IT Svit internal monitoring system

IT Svit cloud infrastructure is diverse and when something stops working, it’s hard to identify the issue and react at once. This is why we decided to implement an internal monitoring for our services with the following components:

Zabbix-server
Prometheus operator
Grafana

Project requirements

We wanted our system to provide the following results:

Automatic monitoring of various cloud infrastructure parameters like CPU usage, bandwidth usage, disk volume usage, etc.
Timely alerts if any issues occur
Informative notifications with screenshots to simplify troubleshooting

Project results

With installed monitoring, consisting of Zabbix+Prometheus+Grafana, we always receive alert notifications in Telegram and know when something is wrong with our Linux server or Kubernetes cluster.
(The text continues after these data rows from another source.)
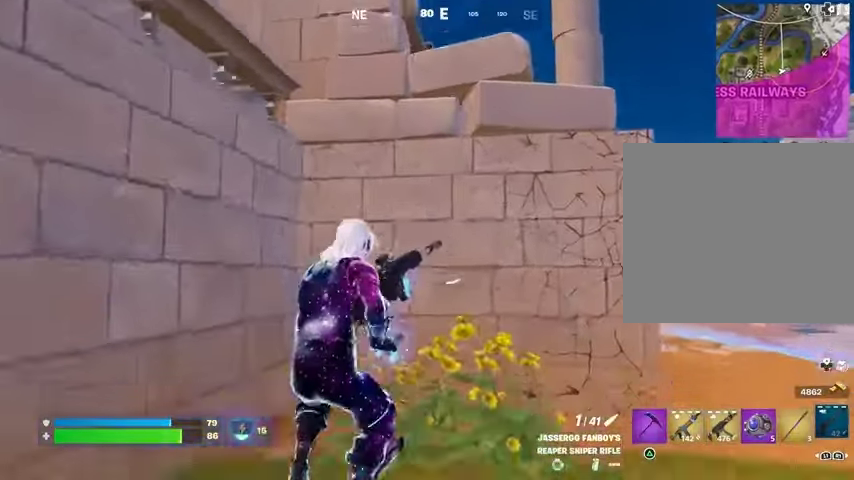
{"buttons": [], "left_stick": "up-right", "right_stick": "center", "events": [[133, "CROSS", "down"], [167, "CROSS", "up"]]}
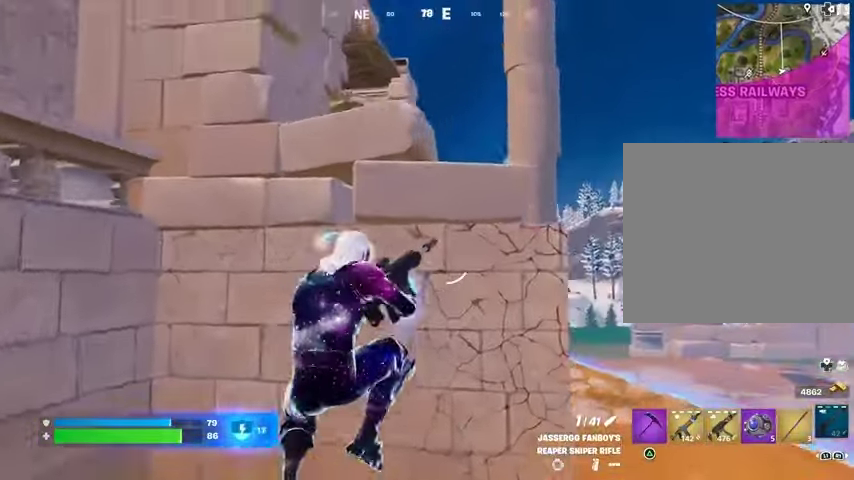
{"buttons": [], "left_stick": "up-right", "right_stick": "center", "events": []}
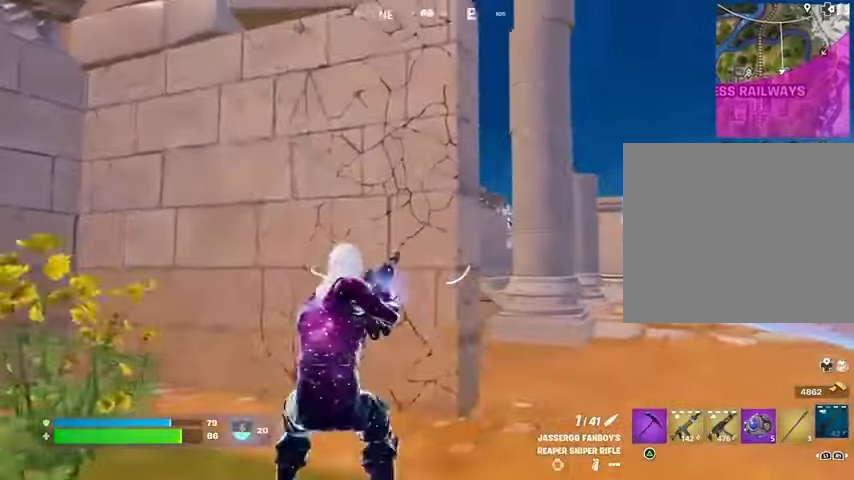
{"buttons": [], "left_stick": "up-right", "right_stick": "center", "events": [[67, "right_stick", "left"], [167, "right_stick", "center"]]}
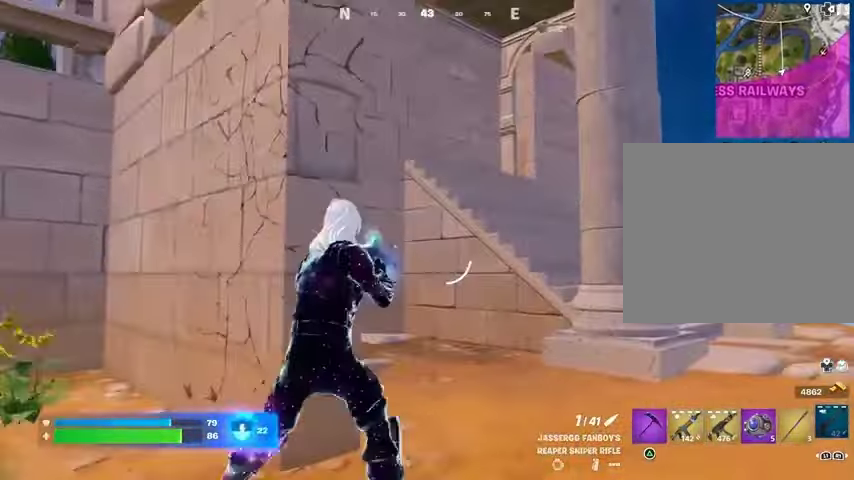
{"buttons": [], "left_stick": "up", "right_stick": "center", "events": [[200, "left_stick", "up"], [267, "L3", "down"], [367, "L3", "up"]]}
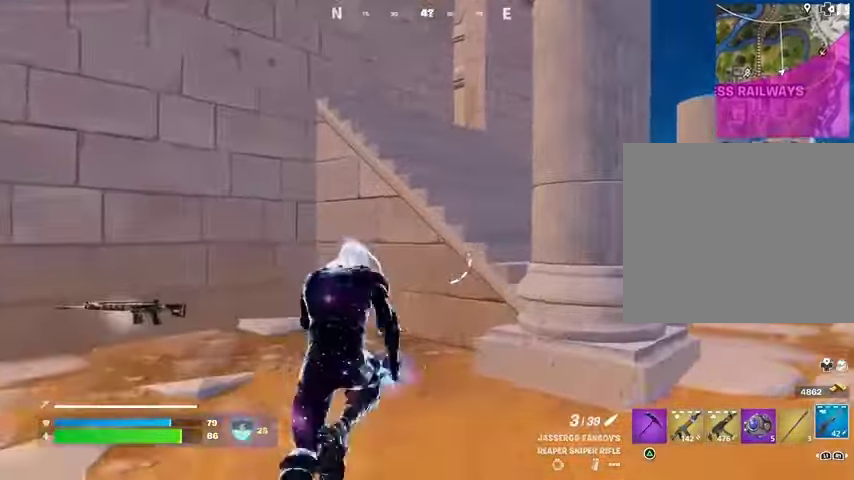
{"buttons": [], "left_stick": "up", "right_stick": "center", "events": [[100, "CROSS", "down"], [167, "CROSS", "up"], [267, "right_stick", "down-right"], [400, "right_stick", "center"]]}
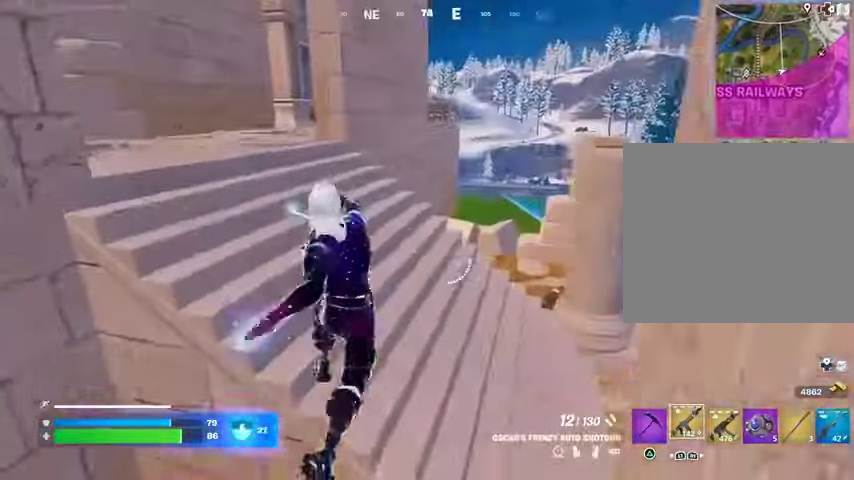
{"buttons": [], "left_stick": "up-right", "right_stick": "down-right", "events": [[33, "left_stick", "up-left"], [333, "left_stick", "up"], [333, "right_stick", "down-right"], [433, "left_stick", "up-right"]]}
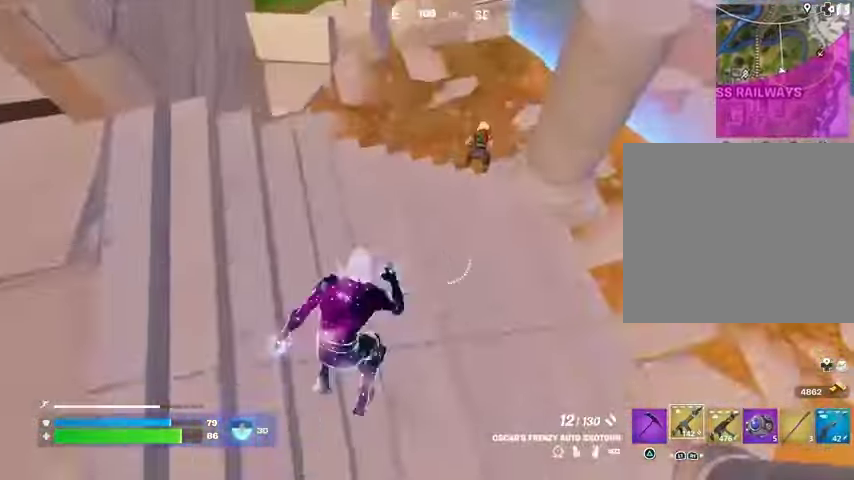
{"buttons": [], "left_stick": "down", "right_stick": "left", "events": [[33, "right_stick", "center"], [67, "left_stick", "down"], [100, "CROSS", "down"], [167, "CROSS", "up"], [233, "left_stick", "up-right"], [333, "right_stick", "right"], [433, "left_stick", "down"], [433, "right_stick", "left"]]}
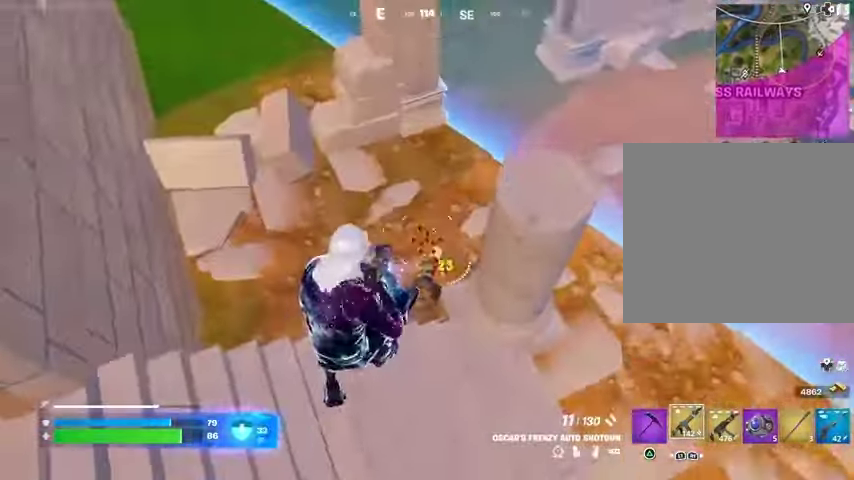
{"buttons": [], "left_stick": "up", "right_stick": "center", "events": [[33, "left_stick", "down-left"], [33, "right_stick", "center"], [233, "left_stick", "up-left"], [300, "left_stick", "up"], [300, "right_stick", "left"], [400, "right_stick", "center"]]}
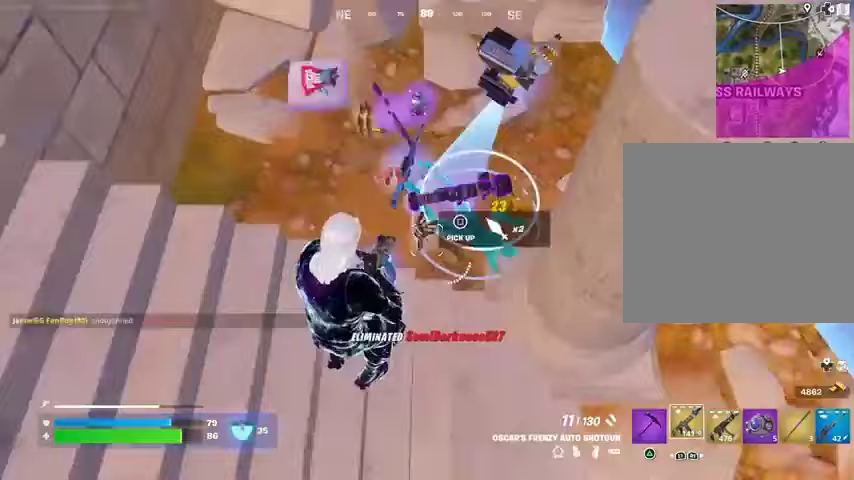
{"buttons": [], "left_stick": "up-left", "right_stick": "center", "events": [[33, "TRIANGLE", "down"], [100, "TRIANGLE", "up"], [233, "right_stick", "up"], [367, "left_stick", "up-left"], [400, "right_stick", "up-left"], [500, "right_stick", "center"]]}
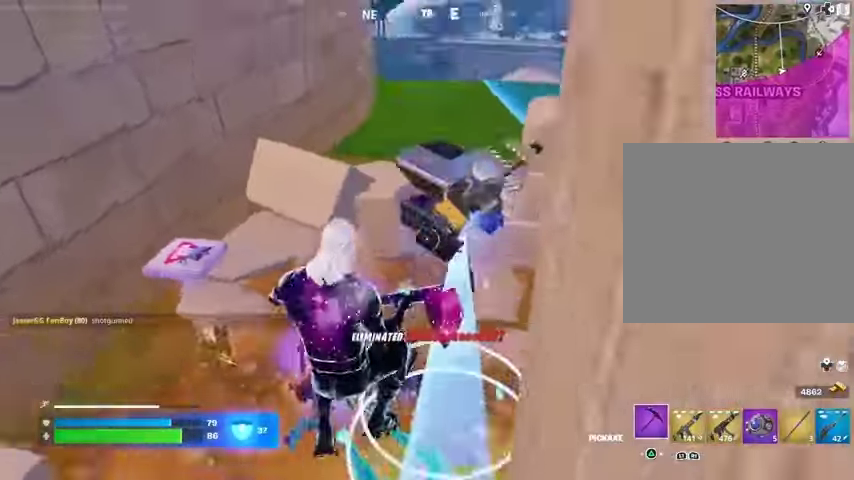
{"buttons": [], "left_stick": "up", "right_stick": "center", "events": [[167, "right_stick", "up"], [200, "L3", "down"], [300, "left_stick", "up"], [333, "L3", "up"], [333, "right_stick", "center"], [367, "CROSS", "down"], [467, "CROSS", "up"]]}
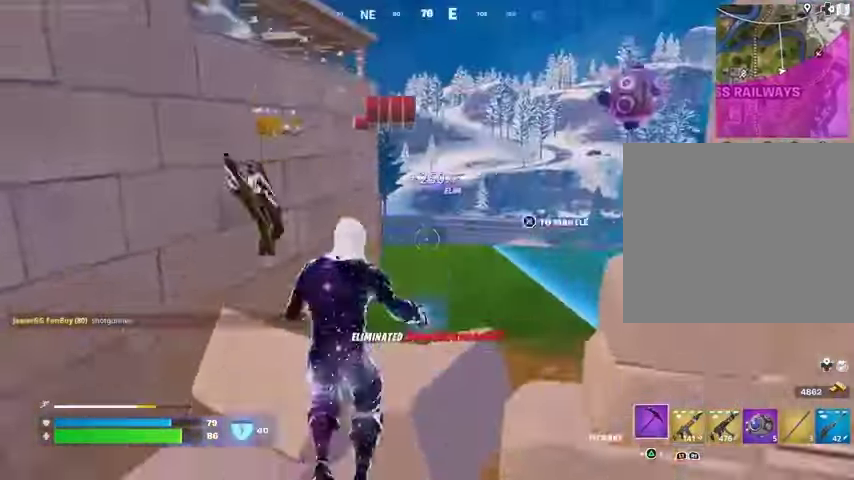
{"buttons": [], "left_stick": "up", "right_stick": "center", "events": []}
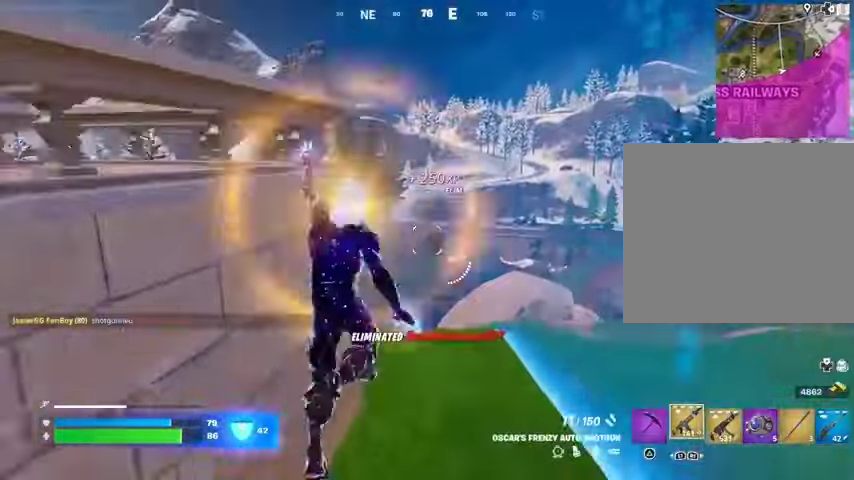
{"buttons": [], "left_stick": "up", "right_stick": "left", "events": [[367, "right_stick", "left"]]}
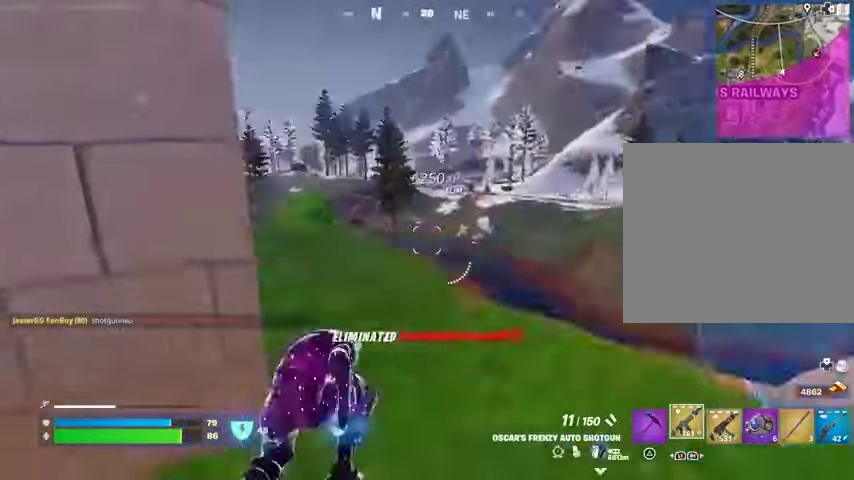
{"buttons": [], "left_stick": "up", "right_stick": "center", "events": [[100, "right_stick", "center"]]}
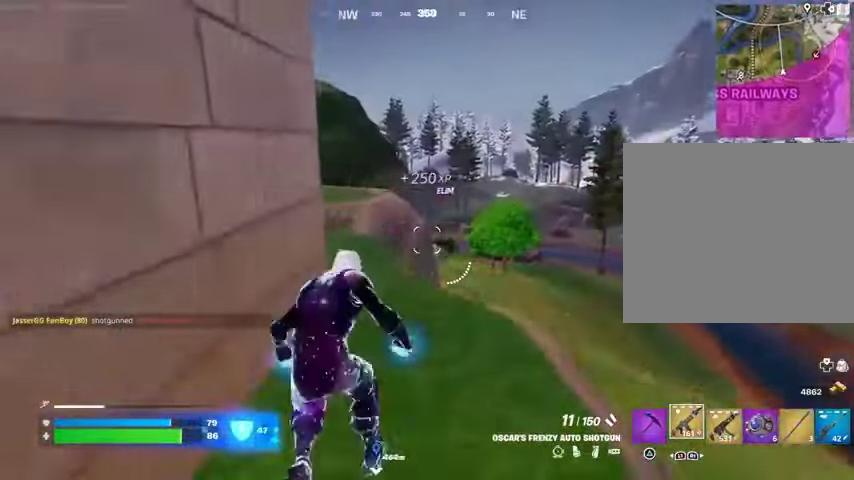
{"buttons": [], "left_stick": "up-right", "right_stick": "center", "events": [[33, "left_stick", "up-right"], [33, "right_stick", "left"], [400, "right_stick", "center"]]}
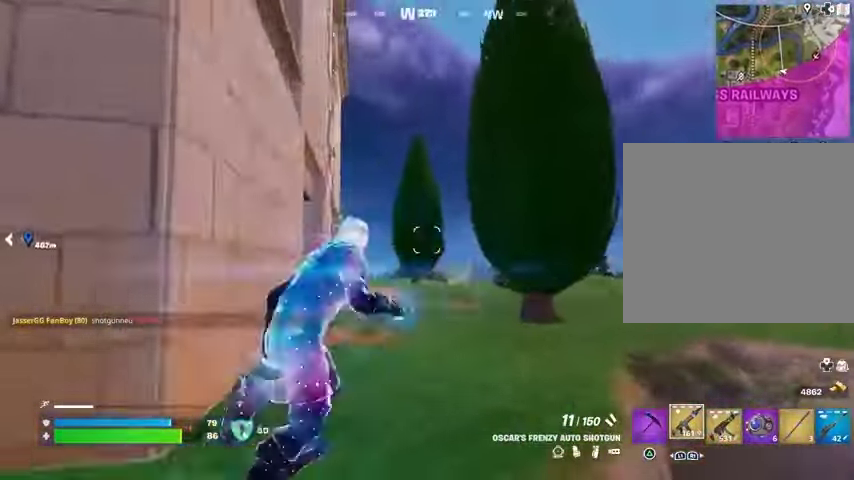
{"buttons": [], "left_stick": "up", "right_stick": "center", "events": [[167, "left_stick", "up"]]}
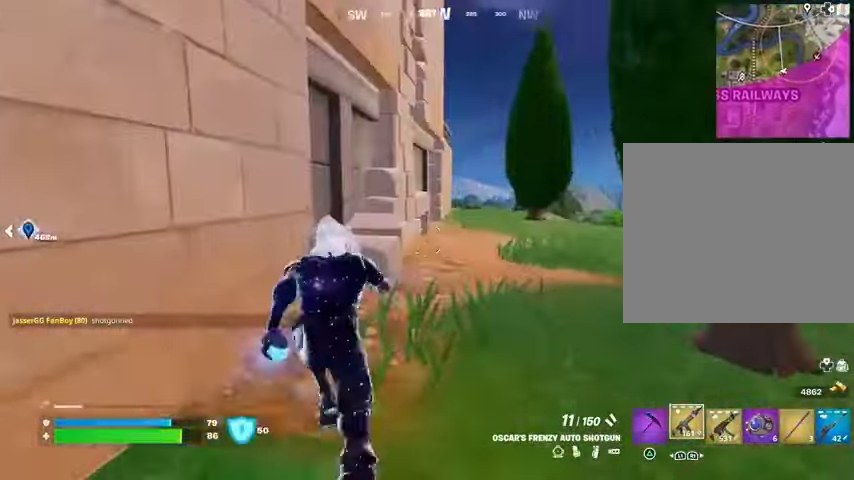
{"buttons": ["CROSS"], "left_stick": "up-right", "right_stick": "up", "events": [[33, "left_stick", "up-right"], [433, "right_stick", "up"], [500, "CROSS", "down"]]}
It allows us to respond instantly and solve issues quickly. Also it allows to save time, because we know an issue and the reason of the issue.

Location: Ukraine
Partnership period: 2005-ongoing
Team size: 2 – 4 people
Team location: Kharkiv, Ukraine
Services: Cloud architecture, cloud infrastructure management, cloud monitoring solutions
Expertise delivered: AWS cloud administration, DevOps services, cloud infrastructure management, monitoring solutions configuration
Technologies: Zabbix, Kubernetes, Prometheus, Grafana

Product Overview

Client’s goals

This was the internal project aimed at improving IT Svit DevOps team versatility and performance. We simply wanted to be better informed of the various processes within our IT infrastructure in order to be able to identify and solve the issues faster:

Automatic monitoring of the infrastructure must be performed by Zabbix
Timely alerts sent to Telegram
Informative screenshots with the trouble description to simplify troubleshooting

Project implementation and challenges resolved

In order to achieve the goals set, we implemented the following decisions:

We used Zabbix + Prometheus as a datasource for Grafana. This allowed us to enable detailed and on-point issue reporting
Zabbix agents are running in every container or instance within our infrastructure and they report to a Zabbix server should any issue arise.
A Python script sends all the information about the incident to Telegram chat, so the admins are notified momentarily if something happens — and we know what exactly happened at once.

Combining Zabbix + Prometheus + Grafana allows us to monitor the IT infrastructure cost-effectively and almost effortlessly, while responding to the issues immediately.